Twenty years ago when I learned to drive I had to face the dreaded UK driving test. Nowadays there are two tests: the practical test that I took, and the theory test. Ron is in the midst of all this as he needs to get his UK driving licence to be able to continue to drive here.
With all this fresh in the mind, Ron made the simple observation during a Cor Deo session last week that there is no theory test in the Bible. We are people, trained by our western philosophical heritage to assume there must be a mind and categories approach to life. But the Bible presents life only in terms of the practical, the participatory, the engaged test of living out real life.

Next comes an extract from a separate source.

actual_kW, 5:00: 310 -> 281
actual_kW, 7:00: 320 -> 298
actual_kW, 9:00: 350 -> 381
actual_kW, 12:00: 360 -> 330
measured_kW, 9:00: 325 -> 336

I remember wrestling with the historical context of Romans for my MA thesis. So many have viewed Romans as being essentially a “generic” presentation of the gospel: that Romans is what Paul was typically preaching everywhere, rather than targeting his message to the specifics of the church situation in Rome. I ended up strongly affirming the opposite, that to suggest Paul was unaware of issues in the Roman church because he hadn’t been there yet was about as likely as us being blissfully unaware of what’s going on in government because we haven’t sat in the public gallery recently.

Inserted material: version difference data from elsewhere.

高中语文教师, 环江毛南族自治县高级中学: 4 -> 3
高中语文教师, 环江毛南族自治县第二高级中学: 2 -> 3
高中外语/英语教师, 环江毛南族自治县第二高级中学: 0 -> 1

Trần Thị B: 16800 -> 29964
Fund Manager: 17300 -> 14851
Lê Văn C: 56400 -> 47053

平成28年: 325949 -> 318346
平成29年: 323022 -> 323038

Anyway, I remember quoting one scholar who rejected the idea that Romans was a generic treatise on the gospel. He made the point that for Paul there was no such thing as the gospel in a vacuum. Paul nowhere expounds abstract theology, but only the gospel as applied in concrete exhortation. No theory test in the Bible, only the practical.
If asked, I’m sure we all would agree that life is not really about knowledge as abstract theology, ability to answer Bible trivia questions, etc. This mental categories approach is one that we have imbibed through our educational system.
So what are we to make of passages like the start of Titus where Paul writes of “the knowledge of the truth that leads to godliness”? Perhaps we need to shake ourselves free of our pre-commitment to knowledge as categories filled with abstract information. Perhaps we need to think instead in terms of living life as our response “in concrete” to the Word of One whom we know personally.
Our great privilege, as believers, is not to have received information that we might know things. We have received revelation that we might know God. That kind of knowing should lead to a devoted piety to three persons. That reality is lived out every day in the practical test of life.
There’s no need for a theory test, after all, because who we know shows in how we live.
You’ve set up a very helpful contrast here. Knowledge about God doesn’t change our hearts, but knowing Him absolutely does. When we catch a glimpse of His beauty, it transforms theory into practice, not as an act of discipline, but as an outflow of our love for Him and of our changed hearts. Thank you for this thought-provoking post.
Another thought to add….this morning I was reading in Luke 6 from The Message and verses 44-49 put it this way: “If you work the words into your life, you are like a smart carpenter who dug deep and laid the foundation of his house on bedrock. When the river burst its banks and crashed against the house, nothing could shake it; it was built to last. But if you just use my words in Bible studies and don’t work them into your life, you are like a dumb carpenter who built a house but skipped the foundation. When the swollen river came crashing in, it collapsed like a house of cards. It was a total loss.”